**EXERCISE BRIEF:** Once the pictures are set aside, retype the remaining entries exactly.
(PROVIDED MATERIAL)
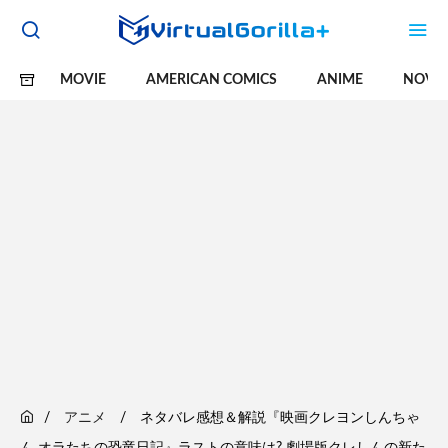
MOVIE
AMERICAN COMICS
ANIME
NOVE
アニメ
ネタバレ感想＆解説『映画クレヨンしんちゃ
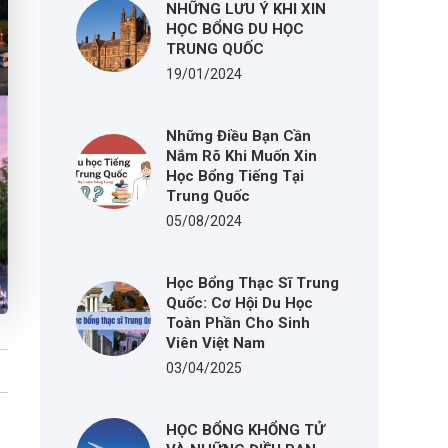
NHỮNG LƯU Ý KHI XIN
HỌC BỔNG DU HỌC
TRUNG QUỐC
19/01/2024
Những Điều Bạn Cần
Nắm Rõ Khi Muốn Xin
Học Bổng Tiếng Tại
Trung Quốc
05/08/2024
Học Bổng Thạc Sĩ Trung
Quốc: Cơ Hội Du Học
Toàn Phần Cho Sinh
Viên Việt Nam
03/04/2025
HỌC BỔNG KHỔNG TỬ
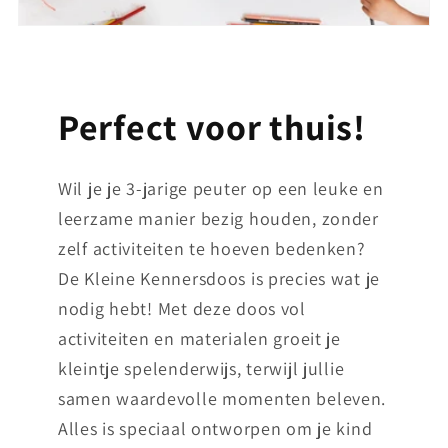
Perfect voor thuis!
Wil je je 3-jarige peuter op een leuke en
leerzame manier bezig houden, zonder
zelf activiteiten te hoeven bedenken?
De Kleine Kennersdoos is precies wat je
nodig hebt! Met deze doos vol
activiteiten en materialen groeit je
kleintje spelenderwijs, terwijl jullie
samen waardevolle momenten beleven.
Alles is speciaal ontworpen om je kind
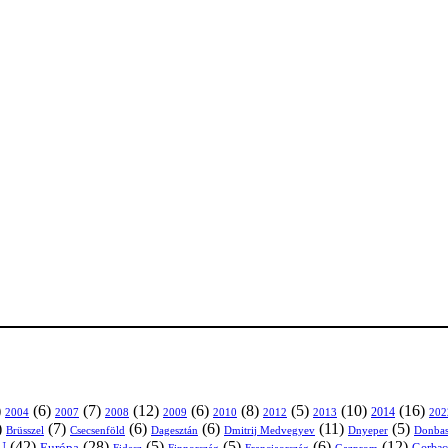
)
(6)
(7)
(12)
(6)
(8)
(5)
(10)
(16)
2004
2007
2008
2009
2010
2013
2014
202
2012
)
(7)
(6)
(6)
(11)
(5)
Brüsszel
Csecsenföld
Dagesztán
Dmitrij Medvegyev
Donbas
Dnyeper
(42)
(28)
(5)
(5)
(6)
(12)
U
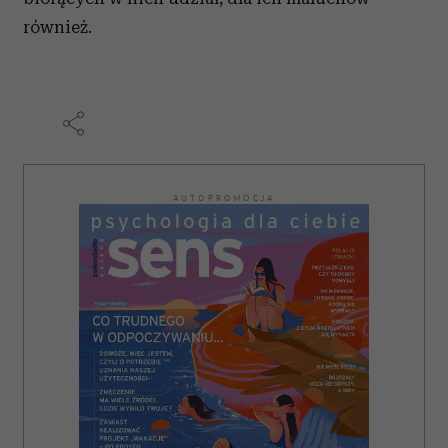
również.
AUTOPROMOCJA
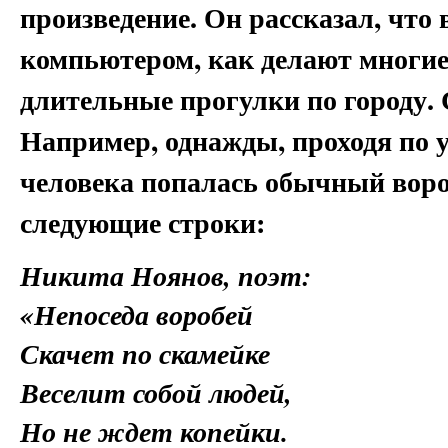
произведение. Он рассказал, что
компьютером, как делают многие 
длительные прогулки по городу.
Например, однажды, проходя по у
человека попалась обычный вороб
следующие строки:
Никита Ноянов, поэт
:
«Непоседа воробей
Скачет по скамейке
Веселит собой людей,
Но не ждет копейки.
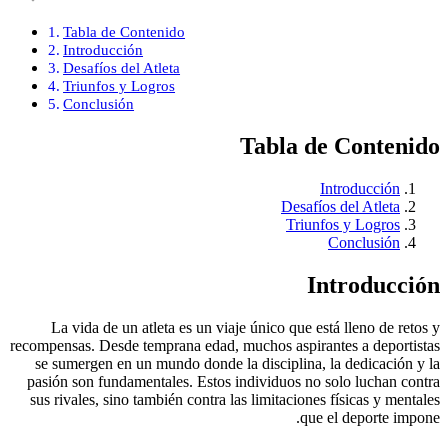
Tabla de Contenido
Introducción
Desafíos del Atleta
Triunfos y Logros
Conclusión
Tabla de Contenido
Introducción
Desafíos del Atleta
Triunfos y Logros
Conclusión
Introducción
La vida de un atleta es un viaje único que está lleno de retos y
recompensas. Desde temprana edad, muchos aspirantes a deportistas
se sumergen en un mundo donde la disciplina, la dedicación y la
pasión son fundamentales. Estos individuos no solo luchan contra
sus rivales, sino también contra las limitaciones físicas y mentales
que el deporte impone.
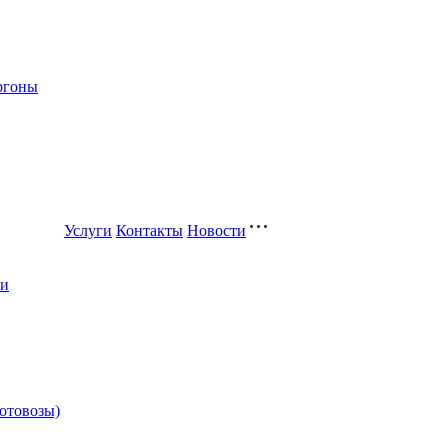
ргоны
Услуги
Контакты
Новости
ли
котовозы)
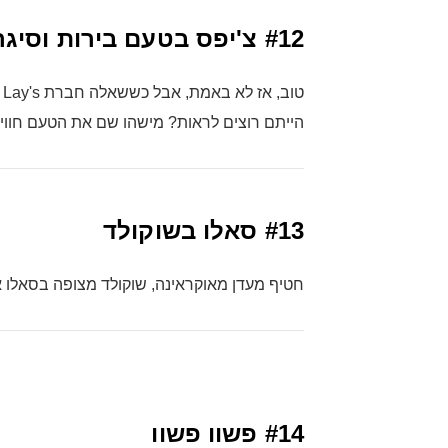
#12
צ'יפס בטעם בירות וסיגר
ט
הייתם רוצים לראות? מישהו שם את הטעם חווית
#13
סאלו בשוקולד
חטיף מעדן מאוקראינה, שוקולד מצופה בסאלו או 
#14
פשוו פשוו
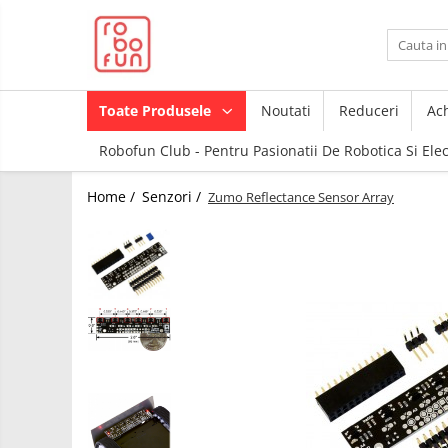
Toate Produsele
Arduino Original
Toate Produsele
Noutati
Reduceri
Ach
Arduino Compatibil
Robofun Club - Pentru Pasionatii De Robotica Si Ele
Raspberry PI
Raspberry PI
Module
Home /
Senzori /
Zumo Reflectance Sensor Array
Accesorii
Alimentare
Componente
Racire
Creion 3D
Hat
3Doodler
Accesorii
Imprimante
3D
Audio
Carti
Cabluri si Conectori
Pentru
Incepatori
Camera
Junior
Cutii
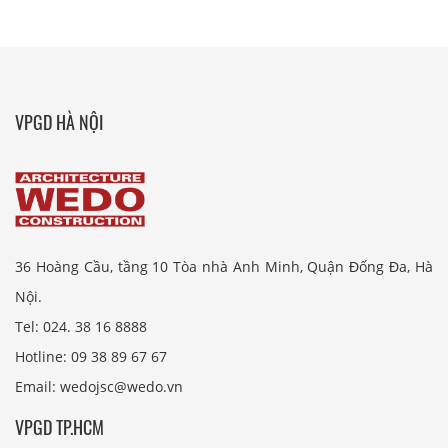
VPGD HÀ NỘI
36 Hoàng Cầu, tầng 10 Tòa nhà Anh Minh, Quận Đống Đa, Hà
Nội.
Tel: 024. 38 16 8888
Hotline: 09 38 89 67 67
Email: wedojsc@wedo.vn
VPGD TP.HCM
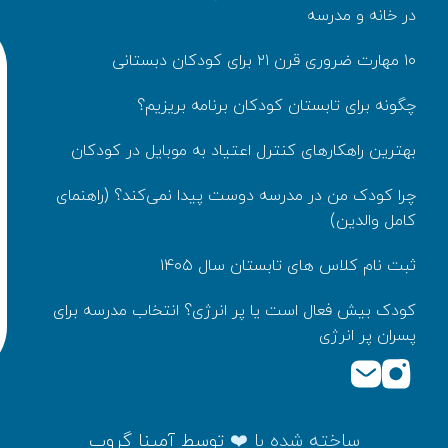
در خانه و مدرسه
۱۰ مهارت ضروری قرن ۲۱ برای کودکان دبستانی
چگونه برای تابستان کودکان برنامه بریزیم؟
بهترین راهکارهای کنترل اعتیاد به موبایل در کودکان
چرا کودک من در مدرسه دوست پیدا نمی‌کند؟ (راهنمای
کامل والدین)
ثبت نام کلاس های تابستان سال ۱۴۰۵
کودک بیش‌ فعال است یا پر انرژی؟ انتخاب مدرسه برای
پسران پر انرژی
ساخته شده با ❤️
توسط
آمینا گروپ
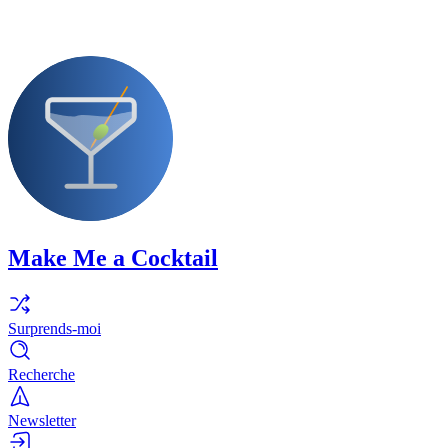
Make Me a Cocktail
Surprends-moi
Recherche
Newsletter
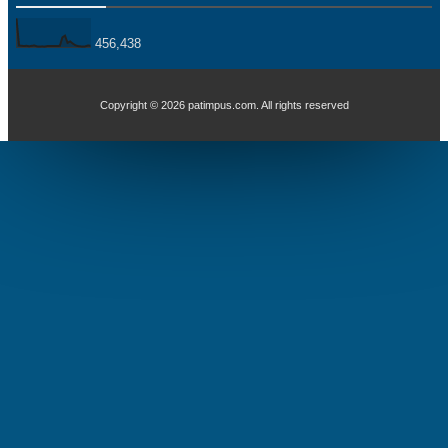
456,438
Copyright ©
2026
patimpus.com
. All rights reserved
(End PROVIDED MATERIAL)
**SOLUTION BELOW:**
MOVIE
AMERICAN COMICS
ANIME
NOVE
アニメ
ネタバレ感想＆解説『映画クレヨンしんちゃ
NHỮNG LƯU Ý KHI XIN
HỌC BỔNG DU HỌC
TRUNG QUỐC
19/01/2024
Những Điều Bạn Cần
Nắm Rõ Khi Muốn Xin
Học Bổng Tiếng Tại
Trung Quốc
05/08/2024
Học Bổng Thạc Sĩ Trung
Quốc: Cơ Hội Du Học
Toàn Phần Cho Sinh
Viên Việt Nam
03/04/2025
HỌC BỔNG KHỔNG TỬ
Perfect voor thuis!
Wil je je 3-jarige peuter op een leuke en
leerzame manier bezig houden, zonder
zelf activiteiten te hoeven bedenken?
De Kleine Kennersdoos is precies wat je
nodig hebt! Met deze doos vol
activiteiten en materialen groeit je
kleintje spelenderwijs, terwijl jullie
samen waardevolle momenten beleven.
Alles is speciaal ontworpen om je kind
)
(6)
(7)
(12)
(6)
(8)
(5)
(10)
(16)
2004
2007
2008
2009
2010
2013
2014
202
2012
)
(7)
(6)
(6)
(11)
(5)
Brüsszel
Csecsenföld
Dagesztán
Dmitrij Medvegyev
Donbas
Dnyeper
(42)
(28)
(5)
(5)
(6)
(12)
U
również.
AUTOPROMOCJA
произведение. Он рассказал, что
компьютером, как делают многие 
длительные прогулки по городу.
Например, однажды, проходя по у
человека попалась обычный вороб
следующие строки:
Никита Ноянов, поэт
:
«Непоседа воробей
Скачет по скамейке
Веселит собой людей,
Но не ждет копейки.
Tabla de Contenido
Introducción
Desafíos del Atleta
Triunfos y Logros
Conclusión
Tabla de Contenido
Introducción
Desafíos del Atleta
Triunfos y Logros
Conclusión
Introducción
La vida de un atleta es un viaje único que está lleno de retos y
recompensas. Desde temprana edad, muchos aspirantes a deportistas
se sumergen en un mundo donde la disciplina, la dedicación y la
pasión son fundamentales. Estos individuos no solo luchan contra
sus rivales, sino también contra las limitaciones físicas y mentales
que el deporte impone.
ргоны
Услуги
Контакты
Новости
ли
котовозы)
#12
צ'יפס בטעם בירות וסיגר
ט
הייתם רוצים לראות? מישהו שם את הטעם חווית
#13
סאלו בשוקולד
חטיף מעדן מאוקראינה, שוקולד מצופה בסאלו או 
#14
פשוו פשוו
Toate Produsele
Arduino Original
Toate Produsele
Noutati
Reduceri
Ach
Arduino Compatibil
Robofun Club - Pentru Pasionatii De Robotica Si Ele
Raspberry PI
Raspberry PI
Module
Home /
Senzori /
Zumo Reflectance Sensor Array
Accesorii
Alimentare
Componente
Racire
Creion 3D
Hat
3Doodler
Accesorii
Imprimante
3D
Audio
Carti
Cabluri si Conectori
Pentru
Incepatori
Camera
Junior
Cutii
VPGD HÀ NỘI
36 Hoàng Cầu, tầng 10 Tòa nhà Anh Minh, Quận Đống Đa, Hà
Nội.
Tel: 024. 38 16 8888
Hotline: 09 38 89 67 67
Email: wedojsc@wedo.vn
VPGD TP.HCM
در خانه و مدرسه
۱۰ مهارت ضروری قرن ۲۱ برای کودکان دبستانی
چگونه برای تابستان کودکان برنامه بریزیم؟
بهترین راهکارهای کنترل اعتیاد به موبایل در کودکان
چرا کودک من در مدرسه دوست پیدا نمی‌کند؟ (راهنمای
کامل والدین)
ثبت نام کلاس های تابستان سال ۱۴۰۵
کودک بیش‌ فعال است یا پر انرژی؟ انتخاب مدرسه برای
پسران پر انرژی
ساخته شده با ❤️
توسط
آمینا گروپ
Make Me a Cocktail
Surprends-moi
Recherche
Newsletter
456,438
Copyright ©
2026
patimpus.com
. All rights reserved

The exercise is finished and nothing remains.